Records supplied >>
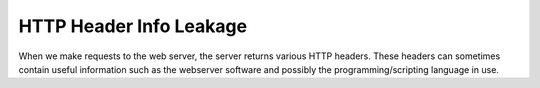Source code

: HTTP Header Info Leakage
========================

When we make requests to the web server,
the server returns various HTTP headers.
These headers can sometimes contain useful
information such as the webserver software
and possibly the programming/scripting language in use.

.. code-block:: shell
    :linenos:

    curl <url> -v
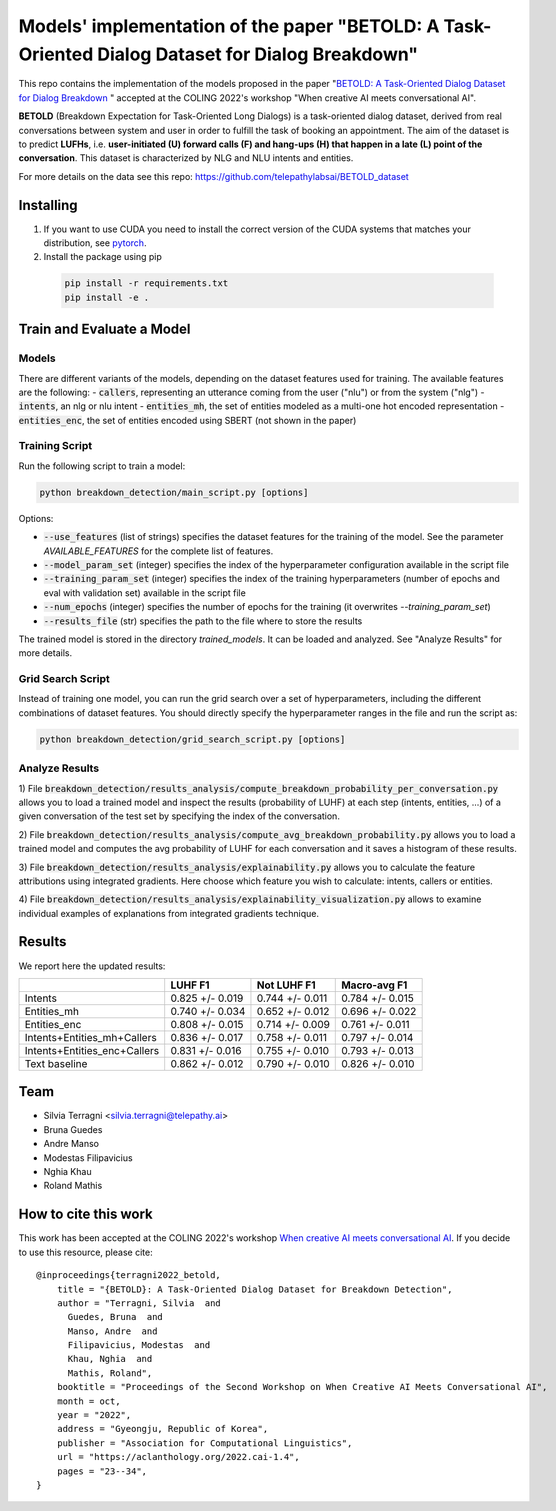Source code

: ==================================================================================================
Models' implementation of the paper "BETOLD: A Task-Oriented Dialog Dataset for Dialog Breakdown"
==================================================================================================

This repo contains the implementation of the models proposed in the paper 
"`BETOLD: A Task-Oriented Dialog Dataset for Dialog Breakdown <https://aclanthology.org/2022.cai-1.4/>`_
" accepted at the COLING 2022's workshop "When creative AI meets conversational AI".

**BETOLD** (Breakdown Expectation for Task-Oriented Long Dialogs) is a
task-oriented dialog dataset, derived from real conversations between system
and user in order to fulfill the task of booking an appointment.
The aim of the dataset is to predict **LUFHs**, i.e. **user-initiated (U) forward calls (F)
and hang-ups (H) that happen in a late (L) point of the conversation**.
This dataset is characterized by NLG and NLU intents and entities. 

For more details on the data see this repo: https://github.com/telepathylabsai/BETOLD_dataset

******************
Installing
******************

1. If you want to use CUDA you need to install the correct version of the CUDA 
   systems that matches your distribution, see `pytorch <https://pytorch.org/get-started/locally/>`_.

2. Install the package using pip

  .. code-block:: bash

    pip install -r requirements.txt
    pip install -e .



****************************
Train and Evaluate a Model
****************************

Models 
==========

There are different variants of the models, depending on the dataset features used for training. 
The available features are the following: 
- :code:`callers`, representing an utterance coming from the user ("nlu") or from the system ("nlg")
- :code:`intents`, an nlg or nlu intent
- :code:`entities_mh`, the set of entities modeled as a multi-one hot encoded representation
- :code:`entities_enc`, the set of entities encoded using SBERT (not shown in the paper)

Training Script 
==================

Run the following script to train a model:

.. code-block:: bash

  python breakdown_detection/main_script.py [options]


Options:

- :code:`--use_features` (list of strings) specifies the dataset features for the training of the model. See the parameter `AVAILABLE_FEATURES` for the complete list of features.
- :code:`--model_param_set` (integer) specifies the index of the hyperparameter configuration available in the script file
- :code:`--training_param_set` (integer) specifies the index of the training hyperparameters (number of epochs and eval with validation set) available in the script file
- :code:`--num_epochs` (integer) specifies the number of epochs for the training (it overwrites `--training_param_set`)
- :code:`--results_file` (str) specifies the path to the file where to store the results 

The trained model is stored in the directory `trained_models`. 
It can be loaded and analyzed. See "Analyze Results" for more details.


Grid Search Script 
==================
Instead of training one model, you can run the grid search over a set of hyperparameters, 
including the different combinations of dataset features.
You should directly specify the hyperparameter ranges in the file and run the script as:

.. code-block:: bash

  python breakdown_detection/grid_search_script.py [options]


Analyze Results
==================
1) File :code:`breakdown_detection/results_analysis/compute_breakdown_probability_per_conversation.py`
allows you to load a trained model and inspect the results (probability of LUHF)
at each step (intents, entities, ...) of a given conversation of the test set by specifying the index of the conversation.

2) File :code:`breakdown_detection/results_analysis/compute_avg_breakdown_probability.py`
allows you to load a trained model and computes the avg probability of LUHF for each conversation
and it saves a histogram of these results.

3) File :code:`breakdown_detection/results_analysis/explainability.py`
allows you to calculate the feature attributions using integrated gradients.
Here choose which feature you wish to calculate: intents, callers or entities.

4) File :code:`breakdown_detection/results_analysis/explainability_visualization.py`
allows to examine individual examples of explanations from integrated gradients technique.


******************
Results
******************

We report here the updated results:

+------------------------------+------------------+------------------+------------------+
|                              | LUHF F1          | Not LUHF F1      | Macro-avg F1     |
+==============================+==================+==================+==================+
| Intents                      | 0.825 +/- 0.019  | 0.744 +/- 0.011  | 0.784 +/- 0.015  |
+------------------------------+------------------+------------------+------------------+
| Entities_mh                  | 0.740 +/- 0.034  | 0.652 +/- 0.012  | 0.696 +/- 0.022  |
+------------------------------+------------------+------------------+------------------+
| Entities_enc                 | 0.808 +/- 0.015  | 0.714 +/- 0.009  | 0.761 +/- 0.011  |
+------------------------------+------------------+------------------+------------------+
| Intents+Entities_mh+Callers  | 0.836 +/- 0.017  | 0.758 +/- 0.011  | 0.797 +/- 0.014  |
+------------------------------+------------------+------------------+------------------+
| Intents+Entities_enc+Callers | 0.831 +/- 0.016  | 0.755 +/- 0.010  | 0.793 +/- 0.013  |
+------------------------------+------------------+------------------+------------------+
| Text baseline                | 0.862 +/- 0.012  | 0.790 +/- 0.010  | 0.826 +/- 0.010  |
+------------------------------+------------------+------------------+------------------+




******************
Team
******************

- Silvia Terragni <silvia.terragni@telepathy.ai>
- Bruna Guedes
- Andre Manso
- Modestas Filipavicius
- Nghia Khau
- Roland Mathis


***********************
How to cite this work
***********************
This work has been accepted at the COLING 2022's workshop `When creative AI meets conversational AI <https://sites.google.com/view/cai-workshop-2022>`_.
If you decide to use this resource, please cite:

::

   @inproceedings{terragni2022_betold,
       title = "{BETOLD}: A Task-Oriented Dialog Dataset for Breakdown Detection",
       author = "Terragni, Silvia  and
         Guedes, Bruna  and
         Manso, Andre  and
         Filipavicius, Modestas  and
         Khau, Nghia  and
         Mathis, Roland",
       booktitle = "Proceedings of the Second Workshop on When Creative AI Meets Conversational AI",
       month = oct,
       year = "2022",
       address = "Gyeongju, Republic of Korea",
       publisher = "Association for Computational Linguistics",
       url = "https://aclanthology.org/2022.cai-1.4",
       pages = "23--34",
   }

Your instructions >> Write the listing above out again exactly, dropping each image.

Written reply >>
Source code

: HTTP Header Info Leakage
========================

When we make requests to the web server,
the server returns various HTTP headers.
These headers can sometimes contain useful
information such as the webserver software
and possibly the programming/scripting language in use.

.. code-block:: shell
    :linenos:

    curl <url> -v
Source code

: ==================================================================================================
Models' implementation of the paper "BETOLD: A Task-Oriented Dialog Dataset for Dialog Breakdown"
==================================================================================================

This repo contains the implementation of the models proposed in the paper 
"`BETOLD: A Task-Oriented Dialog Dataset for Dialog Breakdown <https://aclanthology.org/2022.cai-1.4/>`_
" accepted at the COLING 2022's workshop "When creative AI meets conversational AI".

**BETOLD** (Breakdown Expectation for Task-Oriented Long Dialogs) is a
task-oriented dialog dataset, derived from real conversations between system
and user in order to fulfill the task of booking an appointment.
The aim of the dataset is to predict **LUFHs**, i.e. **user-initiated (U) forward calls (F)
and hang-ups (H) that happen in a late (L) point of the conversation**.
This dataset is characterized by NLG and NLU intents and entities. 

For more details on the data see this repo: https://github.com/telepathylabsai/BETOLD_dataset

******************
Installing
******************

1. If you want to use CUDA you need to install the correct version of the CUDA 
   systems that matches your distribution, see `pytorch <https://pytorch.org/get-started/locally/>`_.

2. Install the package using pip

  .. code-block:: bash

    pip install -r requirements.txt
    pip install -e .



****************************
Train and Evaluate a Model
****************************

Models 
==========

There are different variants of the models, depending on the dataset features used for training. 
The available features are the following: 
- :code:`callers`, representing an utterance coming from the user ("nlu") or from the system ("nlg")
- :code:`intents`, an nlg or nlu intent
- :code:`entities_mh`, the set of entities modeled as a multi-one hot encoded representation
- :code:`entities_enc`, the set of entities encoded using SBERT (not shown in the paper)

Training Script 
==================

Run the following script to train a model:

.. code-block:: bash

  python breakdown_detection/main_script.py [options]


Options:

- :code:`--use_features` (list of strings) specifies the dataset features for the training of the model. See the parameter `AVAILABLE_FEATURES` for the complete list of features.
- :code:`--model_param_set` (integer) specifies the index of the hyperparameter configuration available in the script file
- :code:`--training_param_set` (integer) specifies the index of the training hyperparameters (number of epochs and eval with validation set) available in the script file
- :code:`--num_epochs` (integer) specifies the number of epochs for the training (it overwrites `--training_param_set`)
- :code:`--results_file` (str) specifies the path to the file where to store the results 

The trained model is stored in the directory `trained_models`. 
It can be loaded and analyzed. See "Analyze Results" for more details.


Grid Search Script 
==================
Instead of training one model, you can run the grid search over a set of hyperparameters, 
including the different combinations of dataset features.
You should directly specify the hyperparameter ranges in the file and run the script as:

.. code-block:: bash

  python breakdown_detection/grid_search_script.py [options]


Analyze Results
==================
1) File :code:`breakdown_detection/results_analysis/compute_breakdown_probability_per_conversation.py`
allows you to load a trained model and inspect the results (probability of LUHF)
at each step (intents, entities, ...) of a given conversation of the test set by specifying the index of the conversation.

2) File :code:`breakdown_detection/results_analysis/compute_avg_breakdown_probability.py`
allows you to load a trained model and computes the avg probability of LUHF for each conversation
and it saves a histogram of these results.

3) File :code:`breakdown_detection/results_analysis/explainability.py`
allows you to calculate the feature attributions using integrated gradients.
Here choose which feature you wish to calculate: intents, callers or entities.

4) File :code:`breakdown_detection/results_analysis/explainability_visualization.py`
allows to examine individual examples of explanations from integrated gradients technique.


******************
Results
******************

We report here the updated results:

+------------------------------+------------------+------------------+------------------+
|                              | LUHF F1          | Not LUHF F1      | Macro-avg F1     |
+==============================+==================+==================+==================+
| Intents                      | 0.825 +/- 0.019  | 0.744 +/- 0.011  | 0.784 +/- 0.015  |
+------------------------------+------------------+------------------+------------------+
| Entities_mh                  | 0.740 +/- 0.034  | 0.652 +/- 0.012  | 0.696 +/- 0.022  |
+------------------------------+------------------+------------------+------------------+
| Entities_enc                 | 0.808 +/- 0.015  | 0.714 +/- 0.009  | 0.761 +/- 0.011  |
+------------------------------+------------------+------------------+------------------+
| Intents+Entities_mh+Callers  | 0.836 +/- 0.017  | 0.758 +/- 0.011  | 0.797 +/- 0.014  |
+------------------------------+------------------+------------------+------------------+
| Intents+Entities_enc+Callers | 0.831 +/- 0.016  | 0.755 +/- 0.010  | 0.793 +/- 0.013  |
+------------------------------+------------------+------------------+------------------+
| Text baseline                | 0.862 +/- 0.012  | 0.790 +/- 0.010  | 0.826 +/- 0.010  |
+------------------------------+------------------+------------------+------------------+




******************
Team
******************

- Silvia Terragni <silvia.terragni@telepathy.ai>
- Bruna Guedes
- Andre Manso
- Modestas Filipavicius
- Nghia Khau
- Roland Mathis


***********************
How to cite this work
***********************
This work has been accepted at the COLING 2022's workshop `When creative AI meets conversational AI <https://sites.google.com/view/cai-workshop-2022>`_.
If you decide to use this resource, please cite:

::

   @inproceedings{terragni2022_betold,
       title = "{BETOLD}: A Task-Oriented Dialog Dataset for Breakdown Detection",
       author = "Terragni, Silvia  and
         Guedes, Bruna  and
         Manso, Andre  and
         Filipavicius, Modestas  and
         Khau, Nghia  and
         Mathis, Roland",
       booktitle = "Proceedings of the Second Workshop on When Creative AI Meets Conversational AI",
       month = oct,
       year = "2022",
       address = "Gyeongju, Republic of Korea",
       publisher = "Association for Computational Linguistics",
       url = "https://aclanthology.org/2022.cai-1.4",
       pages = "23--34",
   }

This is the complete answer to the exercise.